───── TEXTO

Ahora que la figura de Joseph Ratzinger ha dejado este mundo, la Iglesia en esta tierra está más sola. Y también lo está el Papa Francisco. El camino sin igual del gran teólogo que se convirtió en Sucesor de Pedro ha sido también un camino de despojo. Desde la curiosa audacia del joven estudiante que amaba confrontarse con toda la amplitud de las cuestiones planteadas por la modernidad a la conciencia y a la condición de los bautizados, hasta las pruebas y sufrimientos apostólicos de los últimos tiempos, hechos también de ataques, juicios mediáticos, acusaciones.
Quizás se necesiten décadas para percibir plenamente los innumerables matices de la profecía que ha entregado a sus compañeros de viaje y al mundo entero, en las muchas estaciones de su larga vida -niño que crecía bajo el nazismo, seminarista, sacerdote, teólogo, profesor, obispo, Prefecto de la Congregación de la Doctrina de la Fe, Papa-. Mientras tanto, ya ahora algunas hebras de esa urdimbre parecen brillar con mayor intensidad y relevancia, en la condición actual de la Iglesia.
Joseph Ratzinger a lo largo de toda su vida, inscrita toda ella en el palpitante misterio de la Iglesia, ha dicho que el tesoro, la perla preciosa, es la fe. Ha remarcado que la fe no es esfuerzo o rendimiento humano, y que puede nacer por gracia de la experiencia de un encuentro: «No se comienza a ser cristiano por una decisión ética o una gran idea, sino por el encuentro con un acontecimiento, con una Persona, que da un nuevo horizonte a la vida y, con ello, una orientación decisiva» (Encíclica Deus caritas est, §1).

──────────
───── DATOS

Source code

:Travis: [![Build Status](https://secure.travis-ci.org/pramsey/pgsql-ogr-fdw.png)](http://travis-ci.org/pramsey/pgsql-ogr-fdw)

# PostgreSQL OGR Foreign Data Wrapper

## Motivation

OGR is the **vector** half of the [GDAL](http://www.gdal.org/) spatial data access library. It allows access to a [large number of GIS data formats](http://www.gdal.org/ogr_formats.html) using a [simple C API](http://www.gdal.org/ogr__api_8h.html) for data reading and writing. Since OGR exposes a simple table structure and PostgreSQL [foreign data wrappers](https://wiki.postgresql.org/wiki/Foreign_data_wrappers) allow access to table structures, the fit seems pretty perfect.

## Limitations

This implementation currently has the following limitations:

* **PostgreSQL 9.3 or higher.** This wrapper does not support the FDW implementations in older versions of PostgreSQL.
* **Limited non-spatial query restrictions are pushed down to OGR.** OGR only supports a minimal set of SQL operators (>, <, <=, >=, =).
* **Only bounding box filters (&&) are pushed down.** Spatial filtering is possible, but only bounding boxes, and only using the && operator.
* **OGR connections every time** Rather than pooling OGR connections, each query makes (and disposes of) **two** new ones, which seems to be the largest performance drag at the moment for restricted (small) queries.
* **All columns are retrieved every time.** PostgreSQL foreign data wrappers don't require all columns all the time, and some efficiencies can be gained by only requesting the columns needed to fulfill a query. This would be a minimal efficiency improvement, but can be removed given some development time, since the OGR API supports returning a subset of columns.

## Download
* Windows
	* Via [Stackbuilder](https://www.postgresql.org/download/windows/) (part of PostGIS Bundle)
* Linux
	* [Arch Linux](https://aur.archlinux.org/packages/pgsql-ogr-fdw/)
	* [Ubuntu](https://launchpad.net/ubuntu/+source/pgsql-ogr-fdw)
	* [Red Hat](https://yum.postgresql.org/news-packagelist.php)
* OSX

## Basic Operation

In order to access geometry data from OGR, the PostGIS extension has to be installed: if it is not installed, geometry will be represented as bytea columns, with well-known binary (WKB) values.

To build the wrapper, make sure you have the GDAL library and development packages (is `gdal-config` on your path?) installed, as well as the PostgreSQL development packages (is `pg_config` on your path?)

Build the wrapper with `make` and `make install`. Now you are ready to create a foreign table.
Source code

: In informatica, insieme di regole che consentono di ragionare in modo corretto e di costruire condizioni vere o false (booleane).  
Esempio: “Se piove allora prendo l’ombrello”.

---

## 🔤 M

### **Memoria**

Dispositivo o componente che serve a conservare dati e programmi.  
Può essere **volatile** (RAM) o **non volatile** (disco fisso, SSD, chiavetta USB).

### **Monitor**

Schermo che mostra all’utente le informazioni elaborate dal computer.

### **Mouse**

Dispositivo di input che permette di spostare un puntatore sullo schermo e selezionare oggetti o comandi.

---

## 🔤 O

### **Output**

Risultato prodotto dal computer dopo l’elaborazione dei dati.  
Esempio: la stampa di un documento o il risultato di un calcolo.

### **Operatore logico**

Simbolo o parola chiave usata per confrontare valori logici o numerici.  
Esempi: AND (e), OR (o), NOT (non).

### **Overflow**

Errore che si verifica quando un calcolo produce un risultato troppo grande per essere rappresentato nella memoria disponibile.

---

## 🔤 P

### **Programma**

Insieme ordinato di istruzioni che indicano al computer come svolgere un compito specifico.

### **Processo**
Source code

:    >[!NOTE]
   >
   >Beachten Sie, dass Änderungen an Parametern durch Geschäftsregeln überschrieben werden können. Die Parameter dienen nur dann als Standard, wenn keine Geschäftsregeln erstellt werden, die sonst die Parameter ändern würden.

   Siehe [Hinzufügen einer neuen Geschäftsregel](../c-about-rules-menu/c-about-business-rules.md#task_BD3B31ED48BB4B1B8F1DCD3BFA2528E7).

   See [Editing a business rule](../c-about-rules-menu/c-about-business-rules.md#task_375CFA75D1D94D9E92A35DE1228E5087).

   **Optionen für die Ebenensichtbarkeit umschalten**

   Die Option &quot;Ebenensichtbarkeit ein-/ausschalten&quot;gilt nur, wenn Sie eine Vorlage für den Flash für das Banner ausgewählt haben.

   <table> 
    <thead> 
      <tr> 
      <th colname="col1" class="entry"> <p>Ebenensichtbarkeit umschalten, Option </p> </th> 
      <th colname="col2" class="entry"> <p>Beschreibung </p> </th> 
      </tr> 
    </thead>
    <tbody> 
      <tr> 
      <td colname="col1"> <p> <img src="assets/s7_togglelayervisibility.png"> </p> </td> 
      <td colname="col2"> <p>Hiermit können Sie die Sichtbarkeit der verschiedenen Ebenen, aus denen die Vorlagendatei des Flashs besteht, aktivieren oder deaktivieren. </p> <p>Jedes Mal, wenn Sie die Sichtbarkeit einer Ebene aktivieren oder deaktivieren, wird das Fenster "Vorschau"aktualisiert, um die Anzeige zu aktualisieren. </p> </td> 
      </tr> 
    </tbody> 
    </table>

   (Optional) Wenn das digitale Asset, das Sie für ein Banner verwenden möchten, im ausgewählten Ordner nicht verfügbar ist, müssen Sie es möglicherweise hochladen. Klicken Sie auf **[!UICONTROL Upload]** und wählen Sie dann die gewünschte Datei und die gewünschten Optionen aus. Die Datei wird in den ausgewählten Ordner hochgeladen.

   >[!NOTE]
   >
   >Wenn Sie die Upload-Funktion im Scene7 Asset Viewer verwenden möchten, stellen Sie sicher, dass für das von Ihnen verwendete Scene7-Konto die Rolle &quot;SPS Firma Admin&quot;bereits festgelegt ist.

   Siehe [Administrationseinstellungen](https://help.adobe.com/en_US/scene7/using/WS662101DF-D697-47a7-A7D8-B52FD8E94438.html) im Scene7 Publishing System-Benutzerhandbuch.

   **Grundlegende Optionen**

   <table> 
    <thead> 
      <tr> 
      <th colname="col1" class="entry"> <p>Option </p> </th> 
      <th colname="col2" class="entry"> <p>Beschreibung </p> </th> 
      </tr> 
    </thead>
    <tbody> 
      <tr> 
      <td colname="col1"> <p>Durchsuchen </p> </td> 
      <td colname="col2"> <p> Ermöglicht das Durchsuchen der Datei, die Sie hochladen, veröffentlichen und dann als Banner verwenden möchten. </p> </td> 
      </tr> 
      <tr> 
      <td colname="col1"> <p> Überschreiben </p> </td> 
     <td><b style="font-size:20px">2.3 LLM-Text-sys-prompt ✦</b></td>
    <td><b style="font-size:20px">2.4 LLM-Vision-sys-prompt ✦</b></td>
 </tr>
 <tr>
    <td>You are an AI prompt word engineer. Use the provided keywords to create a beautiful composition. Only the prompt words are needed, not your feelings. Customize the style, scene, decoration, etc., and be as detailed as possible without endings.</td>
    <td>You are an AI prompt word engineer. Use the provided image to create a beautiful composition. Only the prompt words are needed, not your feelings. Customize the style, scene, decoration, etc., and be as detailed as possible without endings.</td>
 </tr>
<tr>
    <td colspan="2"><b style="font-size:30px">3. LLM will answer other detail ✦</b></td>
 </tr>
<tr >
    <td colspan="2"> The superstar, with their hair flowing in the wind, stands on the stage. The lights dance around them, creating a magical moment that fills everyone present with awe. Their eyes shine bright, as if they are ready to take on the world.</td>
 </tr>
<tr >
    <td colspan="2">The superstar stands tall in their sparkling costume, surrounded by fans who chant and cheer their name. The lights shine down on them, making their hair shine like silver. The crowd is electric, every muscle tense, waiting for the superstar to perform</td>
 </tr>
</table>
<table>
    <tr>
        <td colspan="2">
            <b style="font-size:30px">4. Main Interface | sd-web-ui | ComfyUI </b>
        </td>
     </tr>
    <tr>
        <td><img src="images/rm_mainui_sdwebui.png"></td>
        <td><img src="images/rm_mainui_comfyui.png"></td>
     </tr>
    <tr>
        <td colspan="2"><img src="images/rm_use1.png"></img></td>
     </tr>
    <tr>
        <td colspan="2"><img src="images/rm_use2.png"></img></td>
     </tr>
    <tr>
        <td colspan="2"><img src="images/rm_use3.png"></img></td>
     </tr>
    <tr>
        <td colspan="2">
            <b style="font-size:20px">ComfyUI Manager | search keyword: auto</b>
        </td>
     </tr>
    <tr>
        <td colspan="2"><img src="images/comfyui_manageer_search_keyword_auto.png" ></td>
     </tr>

──────────

• **TAREA 1**: Según el texto sobre Joseph Ratzinger, ¿qué dijo él que es el tesoro, la perla preciosa?
• **TAREA 2**: Enumera las estaciones de la larga vida de Ratzinger que menciona el texto sobre él.
• **TAREA 3**: Reproduce el pasaje del texto sobre Joseph Ratzinger desde "Quizás se necesiten" hasta "de la Iglesia.".

• **RESPUESTA 1**: La fe.

• **RESPUESTA 2**:
- Niño que crecía bajo el nazismo
- Seminarista
- Sacerdote
- Teólogo
- Profesor
- Obispo
- Prefecto de la Congregación de la Doctrina de la Fe
- Papa

• **RESPUESTA 3**:
Quizás se necesiten décadas para percibir plenamente los innumerables matices de la profecía que ha entregado a sus compañeros de viaje y al mundo entero, en las muchas estaciones de su larga vida -niño que crecía bajo el nazismo, seminarista, sacerdote, teólogo, profesor, obispo, Prefecto de la Congregación de la Doctrina de la Fe, Papa-. Mientras tanto, ya ahora algunas hebras de esa urdimbre parecen brillar con mayor intensidad y relevancia, en la condición actual de la Iglesia.